This Notebook used code written by Nik Davis. This code will gather data from the Steam Store API using python. Please check out his amazing blog post! https://nik-davis.github.io/posts/2019/steam-data-collection/

In [39]:
# standard library imports
import csv
import datetime as dt
import json
import os
import statistics
import time

# third-party imports
import numpy as np
import pandas as pd
import requests
from requests.exceptions import SSLError

# customisations - ensure tables show all columns
pd.set_option("display.max_columns", 100)

In [45]:
import seaborn as sns
import matplotlib.pyplot as plt

In [46]:
def get_request(url,parameters=None, steamspy=False):
    """Return json-formatted response of a get request using optional parameters.
    
    Parameters
    ----------
    url : string
    parameters : {'parameter': 'value'}
        parameters to pass as part of get request
    
    Returns
    -------
    json_data
        json-formatted response (dict-like)
    """
    try:
        response = requests.get(url=url, params=parameters)
    except SSLError as s:
        print('SSL Error:', s)
        
        for i in range(5, 0, -1):
            print('\rWaiting... ({})'.format(i), end='')
            time.sleep(1)
        print('\rRetrying.' + ' '*10)
        
        # recursively try again
        return get_request(url, parameters, steamspy)
    
    if response:
        try:
            return response.json()
        except:
            False
    else:
        # We do not know how many pages steamspy has... and it seems to work well, so we will use no response to stop.
        if steamspy:
            return "stop"
        else :
            # response is none usually means too many requests.
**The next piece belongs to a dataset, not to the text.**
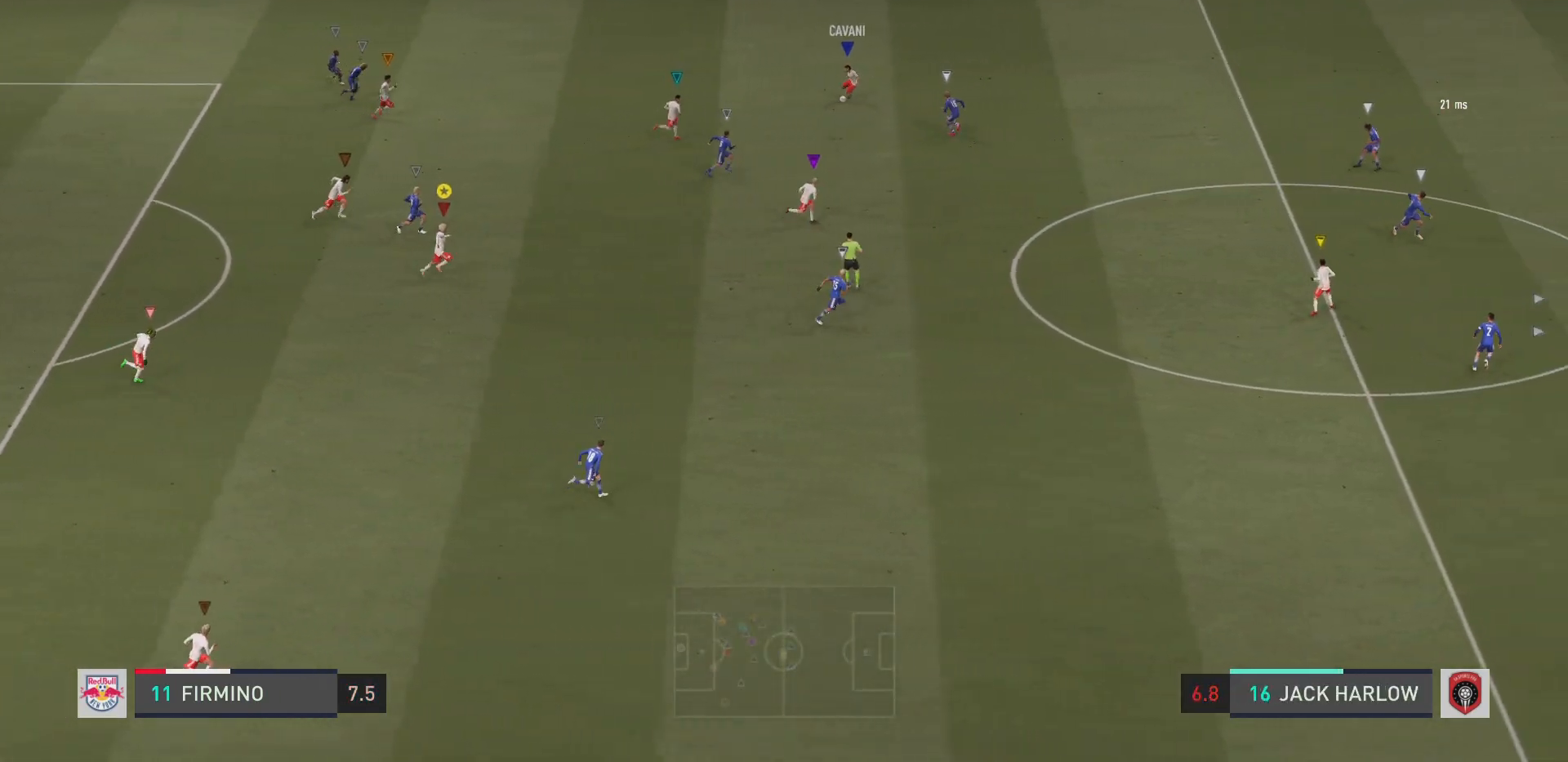
{"buttons": ["R2"], "left_stick": "down-right", "right_stick": "center", "events": [[251, "left_stick", "down-right"]]}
Wait and try again 
            print('No response, waiting 10 seconds...')
            time.sleep(10)
            print('Retrying.')
            return get_request(url, parameters, steamspy)

Generating List of App IDs

In [4]:
url = "https://steamspy.com/api.php"
parameters = {"request": "all"}

# request 'all' from steam spy and parse into dataframe
json_data = get_request(url, parameters=parameters)
steam_spy_all = pd.DataFrame.from_dict(json_data, orient='index')

# generate sorted app_list from steamspy data
app_list = steam_spy_all[['appid', 'name']].sort_values('appid').reset_index(drop=True)

# export disabled to keep consistency across download sessions
# app_list.to_csv('../data/download/app_list.csv', index=False)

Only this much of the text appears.